Figure 2: ISPC's Single Program, Multiple Data (SPMD) execution model enables efficient utilization of CPU SIMD units by processing multiple data elements in parallel.
Problem Statement
The primary goal of the project was to develop a backend that could:
- Use SIMD parallelization for neural network computations
- Provide CPU-based performance better than the single-threaded CPU backend
- Maintain compatibility with existing GeNN model definitions
- Support cross-platform deployment (Windows, Linux, macOS)
- Handle complex memory access patterns required for ISPC vectorization
Project Aim & Objectives
Primary Aim
Develop a fully functional ISPC backend for GeNN that enables SIMD-accelerated neural network simulations on CPU hardware.
Specific Objectives
- Backend Architecture Implementation
- Integrate ISPC code generation into GeNN's existing backend framework
-
Implement kernel generation for neuron and synapse updates
-
Memory Management Optimization
- Develop efficient memory access patterns for SIMD operations
-
Handle memory alignment requirements for vectorized operations
-
Feature Compatibility
- Ensure compatibility with existing GeNN neuron and synapse models
-
Support custom update operations and user-defined functions
-
Performance Evaluation
- Benchmark ISPC backend against CPU and GPU implementations
- Analyze performance across different model sizes and connectivity patterns
-
Evaluate cross-platform performance
-
Integration and Testing
- Integrate with GeNN's build system
- Ensure compatibility with PyGeNN Python interface
- Ensure correctness through existing test suite
Methodology
Tools and Frameworks
Development Environment:
- Intel SPMD Program Compiler (ISPC) v1.27.0
- Visual Studio 2022 (Windows development)
- Ubuntu on WSL2 (cross-platform testing)
- Git version control with GitHub integration
Programming Languages:
- C++ for backend implementation
- ISPC for kernel development
- Python for testing and benchmarking (PyGeNN)
Testing and Benchmarking:
- Custom benchmarking scripts for performance evaluation
- GeNN's existing test suite for feature tests
- Profiling tools for phase-wise performance analysis
Implementation Approach
1. Code Generation Pipeline: The ISPC backend follows GeNN's established code generation pattern:
- Model analysis and kernel identification
- ISPC kernel code generation with SIMD based on user's target ISA
- Host code generation for the kernel
- Optimized memory management
2. Kernel Development Strategy: - Adapt neuron and synapse update models from the Single Threaded CPU backend
- Replace bitwise operations with atomic operations to accomodate for multiple lanes
- Vectorize user-defined models through custom update kernels
3. Memory Layout Optimization:
- Aligned memory allocation for vectorized access
4. Testing Methodology:
- Performance benchmarking across multiple platforms
- Correctness validation against reference implementations
- Using pre-existing feature tests for the backend
Work Done
Phase 1: Foundation and Architecture Setup (Weeks 1-2)
Backend Infrastructure Development: The initial phase focused on establishing the foundational architecture for the ISPC backend within GeNN's existing framework.

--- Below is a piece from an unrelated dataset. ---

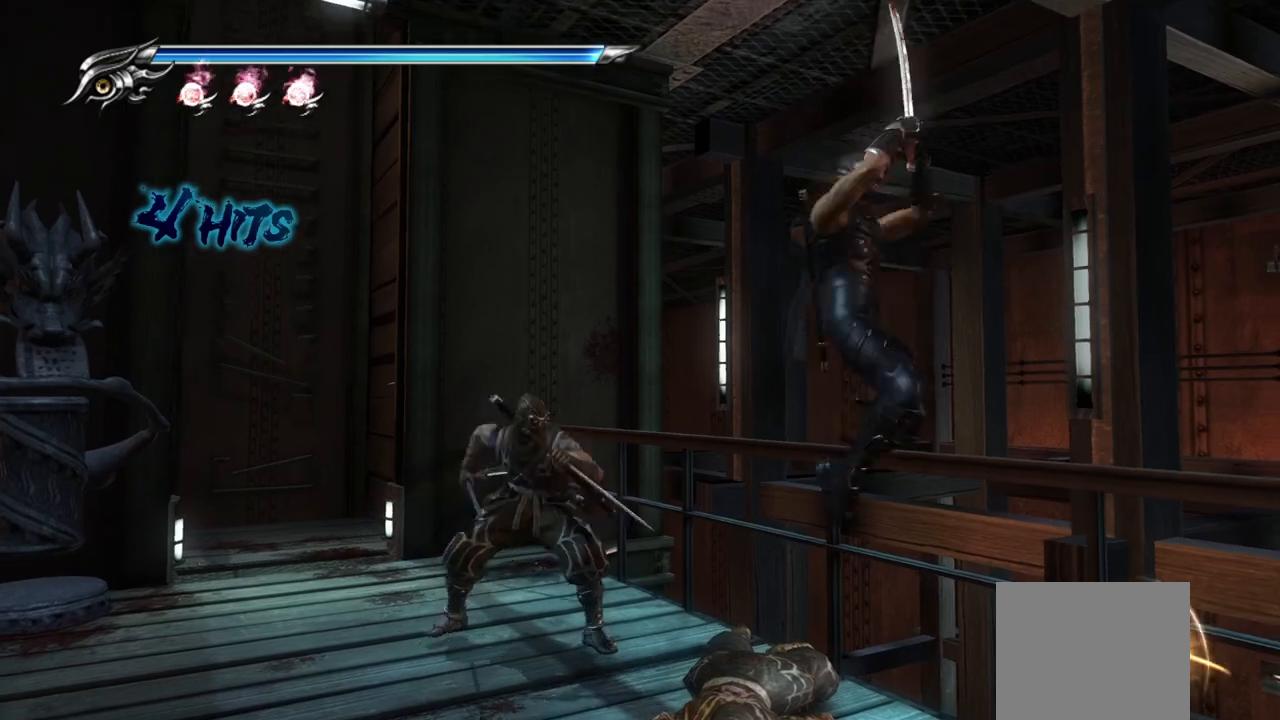
{"buttons": [], "left_stick": "center", "right_stick": "center", "events": [[50, "TRIANGLE", "down"], [167, "TRIANGLE", "up"]]}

This involved creating key files as well as the Array and Preferences class.
- Skeleton File Structure: Established the complete directory structure for the ISPC backend, including Makefile configuration and visual studio project file.

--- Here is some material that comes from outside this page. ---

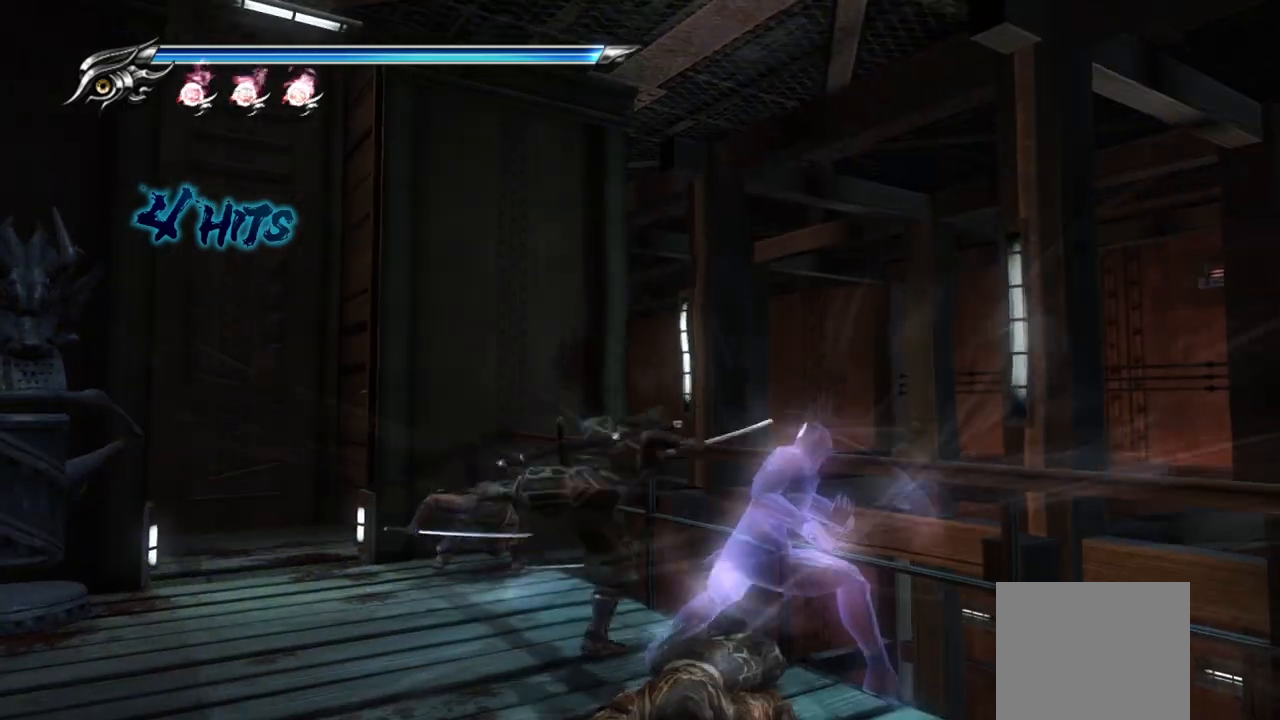
{"buttons": [], "left_stick": "center", "right_stick": "center", "events": []}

- Array Class Implementation: Developed specialized array handling classes to manage SIMD-aligned memory layouts, ensuring optimal performance for vectorized operations
-
Backend Class Foundation: Created the
Backend
class in the ISPC namespace inheriting fromBackendBase
, implementing the essential virtual function signatures required by GeNN's code generation pipeline
Key Technical Contributions:
- Created the foundational code generation framework
- Established memory alignment and preferences requirements for SIMD operations
Phase 2: Core Kernel Implementation (Weeks 3-8)
Neuron and Synapse Update Kernels: This phase involved the systematic adaptation of existing single-threaded CPU kernels to leverage ISPC's SIMD capabilities. The approach focused on identifying parallelizable operations and implementing ataomic operations for thread safety.
-
Neuron Update Vectorization: Transformed scalar neuron state update loops into SIMD-optimized ISPC kernels using
foreach
constructs to process multiple neurons simultaneously - Synaptic Processing Optimization: Adapted synaptic weight updates and spike propagation algorithms to utilize vector operations, significantly improving throughput for dense connectivity patterns
- Dependency Method Implementation: Systematically vectorized all supporting functions including preSynatpicUpdates, postSynapticUpdates, genPrevEventTimeUpdate etc.
Technical Implementation Strategy:
- Refactored existing single-threaded CPU backend as the foundation, strategically adding
foreach
parallelization constructs - Implemented efficient atomic operations to replace the bit wise operations for thread safety.
Phase 3: Backend Integration and Setup (Weeks 8-10)
PyGeNN Integration and System Configuration: The integration phase focused on making the ISPC backend accessible through GeNN's Python interface and ensuring usability on different platforms.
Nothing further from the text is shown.